西武ホールディングスの上場で株価下落も
気になるリスクだが、これは新しいライバルの出現が関係する。ライバルといっても営業地域が重なるという意味ではなく、あくまで銘柄としての競合。その新ライバルこそ西武ホールディングスだ。
西武鉄道・所沢駅に隣接する西武ホールディングス本社 早ければ12年末にも上場される
西武鉄道、プリンスホテルなど53社からなる西武ホールディングスは早ければ2012年末にも上場される予定。かつて西武鉄道として上場していたが、証券取引法違反(有価証券報告書の虚偽記載)で04年12月に上場廃止。8年ぶりのカムバックとなる。
「西武ホールディングスの上場に伴い、機関投資家がセクター内のリバランスを図るため、首都圏の鉄道株を売却する可能性があります。特に京成電鉄の場合は、株価が高値圏にあることから早めに売られやすいことも考えられます」(小川さん)
株価が高値圏に到達したことで、短期的な過熱感が出てきた点も否めないと小川さん。
「直近の大幅上昇でPERは15倍以上となり、割安感が解消された印象です。また、航空各社が羽田空港における国際線の便数を相次ぎ増やすなか、旅行客を首都圏からより近い羽田空港に奪われてしまうリスクも考えられます」
業績に貢献しているオリエンタルランドの存在も、考えようによってはリスク要因だ。
「来年(2013年)、東京ディズニーランドが30周年を迎えることからさまざまなイベントを計画しています。これにより、オリエンタルランドは来期も最高益を更新する可能性が高いとみられます」(小川さん)
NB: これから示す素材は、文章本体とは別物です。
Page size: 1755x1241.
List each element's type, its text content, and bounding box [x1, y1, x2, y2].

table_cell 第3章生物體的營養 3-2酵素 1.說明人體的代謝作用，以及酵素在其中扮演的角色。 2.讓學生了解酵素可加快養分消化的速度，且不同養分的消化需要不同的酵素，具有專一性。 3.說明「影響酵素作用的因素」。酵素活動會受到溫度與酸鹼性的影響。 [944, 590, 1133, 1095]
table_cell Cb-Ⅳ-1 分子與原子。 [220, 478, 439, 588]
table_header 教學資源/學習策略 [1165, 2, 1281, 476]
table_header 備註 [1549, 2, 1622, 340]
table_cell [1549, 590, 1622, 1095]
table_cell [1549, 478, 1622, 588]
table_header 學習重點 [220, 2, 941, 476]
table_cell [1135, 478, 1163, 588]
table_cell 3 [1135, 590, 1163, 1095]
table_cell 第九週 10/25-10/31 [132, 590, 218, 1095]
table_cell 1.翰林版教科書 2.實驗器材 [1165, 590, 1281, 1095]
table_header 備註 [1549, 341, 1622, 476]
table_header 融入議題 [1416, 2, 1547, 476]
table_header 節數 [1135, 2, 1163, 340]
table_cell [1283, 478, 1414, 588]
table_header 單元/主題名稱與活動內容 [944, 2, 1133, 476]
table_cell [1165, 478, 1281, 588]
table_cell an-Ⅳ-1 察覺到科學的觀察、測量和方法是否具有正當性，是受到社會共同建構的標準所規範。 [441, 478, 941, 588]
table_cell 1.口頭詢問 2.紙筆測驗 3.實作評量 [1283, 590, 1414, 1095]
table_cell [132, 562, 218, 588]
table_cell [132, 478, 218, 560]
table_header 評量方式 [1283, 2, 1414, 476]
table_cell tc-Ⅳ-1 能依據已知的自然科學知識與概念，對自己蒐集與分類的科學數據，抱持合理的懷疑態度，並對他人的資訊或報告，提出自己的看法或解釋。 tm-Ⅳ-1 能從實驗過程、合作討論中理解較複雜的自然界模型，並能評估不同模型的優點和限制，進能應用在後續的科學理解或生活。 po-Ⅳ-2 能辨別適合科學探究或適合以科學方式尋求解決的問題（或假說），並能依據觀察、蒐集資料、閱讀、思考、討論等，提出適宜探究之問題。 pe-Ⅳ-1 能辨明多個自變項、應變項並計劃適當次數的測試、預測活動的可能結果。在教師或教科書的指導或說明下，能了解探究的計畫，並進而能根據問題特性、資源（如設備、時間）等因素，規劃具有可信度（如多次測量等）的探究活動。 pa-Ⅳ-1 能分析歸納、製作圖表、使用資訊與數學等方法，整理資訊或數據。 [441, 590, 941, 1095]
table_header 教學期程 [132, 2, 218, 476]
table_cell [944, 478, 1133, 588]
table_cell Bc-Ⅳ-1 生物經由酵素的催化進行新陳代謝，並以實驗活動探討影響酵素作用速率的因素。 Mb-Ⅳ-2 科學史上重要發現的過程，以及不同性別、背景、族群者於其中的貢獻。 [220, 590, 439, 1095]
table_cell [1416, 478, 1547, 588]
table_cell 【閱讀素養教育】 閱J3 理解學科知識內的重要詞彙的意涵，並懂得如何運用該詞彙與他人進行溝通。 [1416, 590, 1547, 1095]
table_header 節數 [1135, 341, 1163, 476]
オリエンタルランドが好業績になれば京成電鉄の業績もアップする。ただ、京成株からオリエンタルランド株への資金移動も今後、十分想定される。そうなれば皮肉というほかはない。
8月14日、京成電鉄の株価はオリエンタルランドの第1四半期の好調さを受けて大幅続伸。ただ、その後は高値圏で小幅な値動きにとどまっている。今後、ここから一服後さらに続伸するか、それとも?